Each entry below is to be returned exactly, with any pictures left out.
===
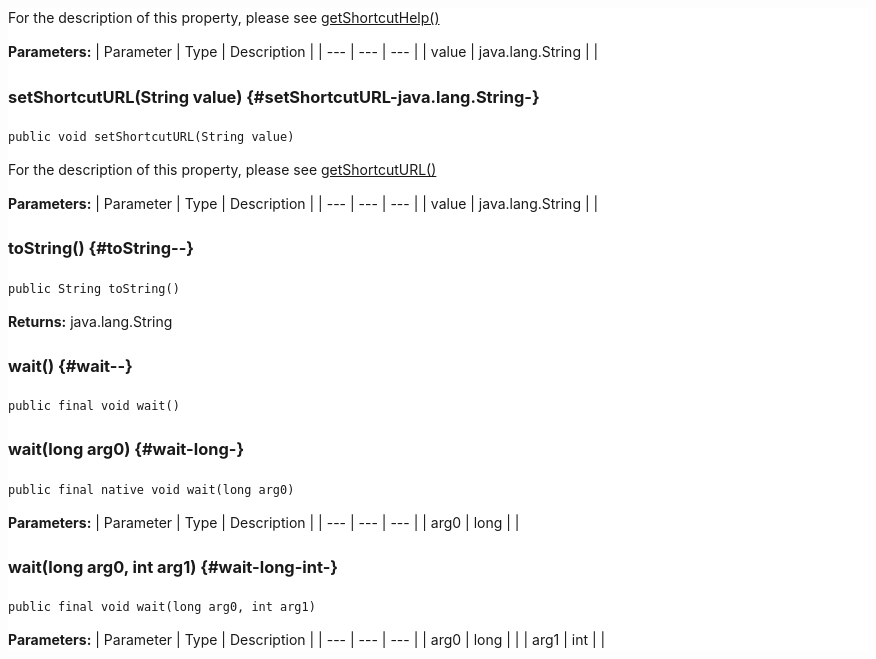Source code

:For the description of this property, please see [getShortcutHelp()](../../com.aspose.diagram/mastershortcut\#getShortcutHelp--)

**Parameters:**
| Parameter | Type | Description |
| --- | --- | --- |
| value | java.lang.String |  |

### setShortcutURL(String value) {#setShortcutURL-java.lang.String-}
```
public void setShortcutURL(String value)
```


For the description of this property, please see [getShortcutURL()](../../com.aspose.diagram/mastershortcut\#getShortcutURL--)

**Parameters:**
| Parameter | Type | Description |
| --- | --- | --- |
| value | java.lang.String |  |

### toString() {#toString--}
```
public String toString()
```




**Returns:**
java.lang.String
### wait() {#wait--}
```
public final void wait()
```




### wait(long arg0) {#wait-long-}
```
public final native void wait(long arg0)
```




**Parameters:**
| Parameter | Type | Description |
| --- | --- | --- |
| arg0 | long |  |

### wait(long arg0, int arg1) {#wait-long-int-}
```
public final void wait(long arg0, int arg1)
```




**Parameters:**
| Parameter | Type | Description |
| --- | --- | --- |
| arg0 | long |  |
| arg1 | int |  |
===
Written solution:
Source code

:For the description of this property, please see [getShortcutHelp()](../../com.aspose.diagram/mastershortcut\#getShortcutHelp--)

**Parameters:**
| Parameter | Type | Description |
| --- | --- | --- |
| value | java.lang.String |  |

### setShortcutURL(String value) {#setShortcutURL-java.lang.String-}
```
public void setShortcutURL(String value)
```


For the description of this property, please see [getShortcutURL()](../../com.aspose.diagram/mastershortcut\#getShortcutURL--)

**Parameters:**
| Parameter | Type | Description |
| --- | --- | --- |
| value | java.lang.String |  |

### toString() {#toString--}
```
public String toString()
```




**Returns:**
java.lang.String
### wait() {#wait--}
```
public final void wait()
```




### wait(long arg0) {#wait-long-}
```
public final native void wait(long arg0)
```




**Parameters:**
| Parameter | Type | Description |
| --- | --- | --- |
| arg0 | long |  |

### wait(long arg0, int arg1) {#wait-long-int-}
```
public final void wait(long arg0, int arg1)
```




**Parameters:**
| Parameter | Type | Description |
| --- | --- | --- |
| arg0 | long |  |
| arg1 | int |  |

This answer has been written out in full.